As I was lying on my yoga mat sprawled in the darkness surrounded by strangers, I started to float away.  Not my body of course, but the something else that is me, but isn’t me.  This wasn’t the first time this had happened,

Where do I go exactly?

Wherever it is there aren’t concepts or words. There is great fear and loss associated with these experiences.  However, if I open my mind and push it to its limit of comprehension, I may be more real when I’m gone then when I am on that yoga mat.

This random detaching from myself is why I no longer belong.  I have never belonged.  Chances are, if you are one of the two people reading this, you have experienced your own non-belonging moments.
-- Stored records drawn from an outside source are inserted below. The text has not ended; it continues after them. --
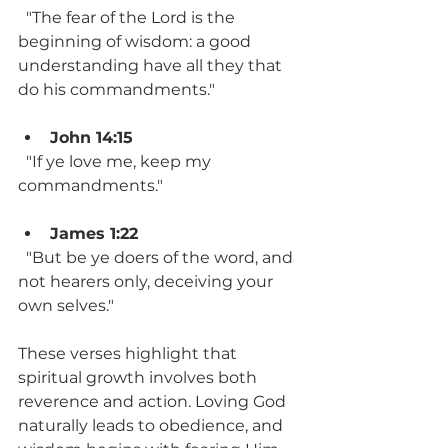
  "The fear of the Lord is the 
beginning of wisdom: a good 
understanding have all they that 
do his commandments."
John 14:15
  "If ye love me, keep my 
commandments."
James 1:22
  "But be ye doers of the word, and 
not hearers only, deceiving your 
own selves."
These verses highlight that 
spiritual growth involves both 
reverence and action. Loving God 
naturally leads to obedience, and 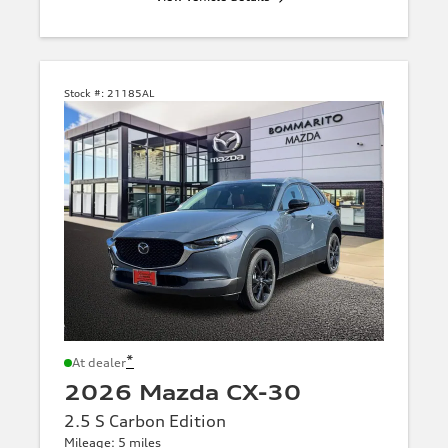
Stock #:
21185AL
*
At dealer
2026 Mazda CX-30
2.5 S Carbon Edition
Mileage: 5 miles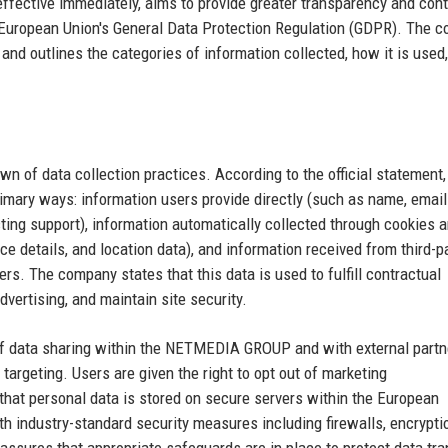
effective immediately, aims to provide greater transparency and cont
e European Union's General Data Protection Regulation (GDPR). The 
nd outlines the categories of information collected, how it is used
n of data collection practices. According to the official statement,
rimary ways: information users provide directly (such as name, email
ing support), information automatically collected through cookies 
ce details, and location data), and information received from third-p
ers. The company states that this data is used to fulfill contractual
dvertising, and maintain site security.
n of data sharing within the NETMEDIA GROUP and with external partn
targeting. Users are given the right to opt out of marketing
that personal data is stored on secure servers within the European
th industry-standard security measures including firewalls, encrypti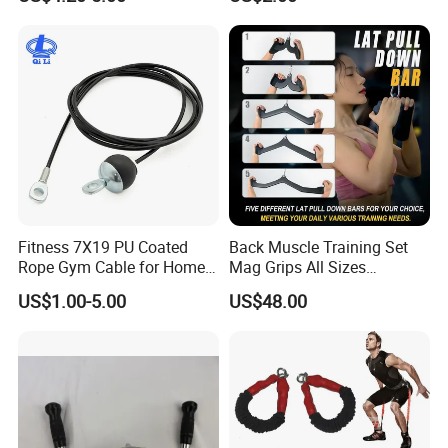
Company Profile
Fitness 7X19 PU Coated
Back Muscle Training Set
Rope Gym Cable for Home
Mag Grips All Sizes
Exercise Cable Pulley
Available Gym Equipment
US$1.00-5.00
US$48.00
Machine Accessories
Accessories
About Us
There is a fissure in my soul that I keep trying to mend with answers.  In some ways, I have found my answers, but I don’t like them.  If I open myself up to the possibility that I am more than a body (and let’s be honest, if I keep floating away from it, I may need to seriously entertain the thought), I find a little freedom there.
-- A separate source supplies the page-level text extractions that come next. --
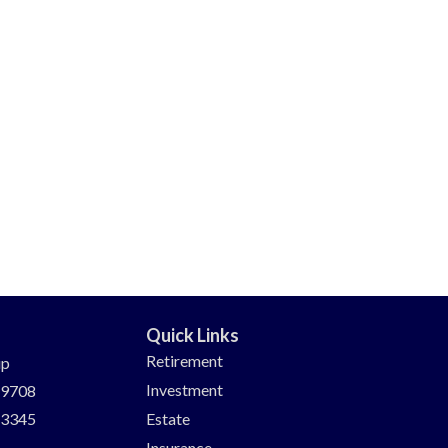
Quick Links
Retirement
up
Investment
-9708
-3345
Estate
Insurance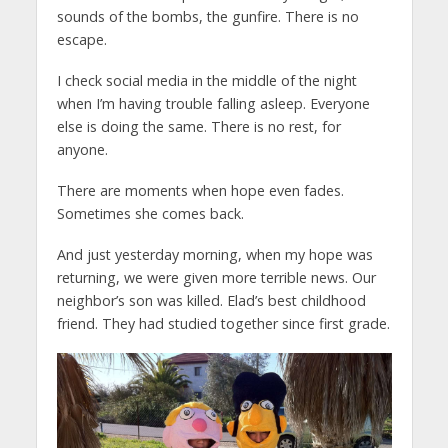
sounds of the bombs, the gunfire. There is no
escape.
I check social media in the middle of the night
when I’m having trouble falling asleep. Everyone
else is doing the same. There is no rest, for
anyone.
There are moments when hope even fades.
Sometimes she comes back.
And just yesterday morning, when my hope was
returning, we were given more terrible news. Our
neighbor’s son was killed. Elad’s best childhood
friend. They had studied together since first grade.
The upside is, well, I haven’t found that yet.  The more I open myself to something beyond myself, the more I leave behind.  Whatever illusions I had of ‘finally finding my tribe’ as I embarked on my path are obliterated.  The deeper I go within, the farther I am from the world.

I am willing to find the truth of me.  I am willing to let go of the world to do so.

I am willing.  I am willing.  I am willing.

There is no guarantee that I will get the answers I crave.  Instead, I will get the answers I am ready to receive and find solace in the only place I have for shelter.

So, I continue to go within, float away and pray.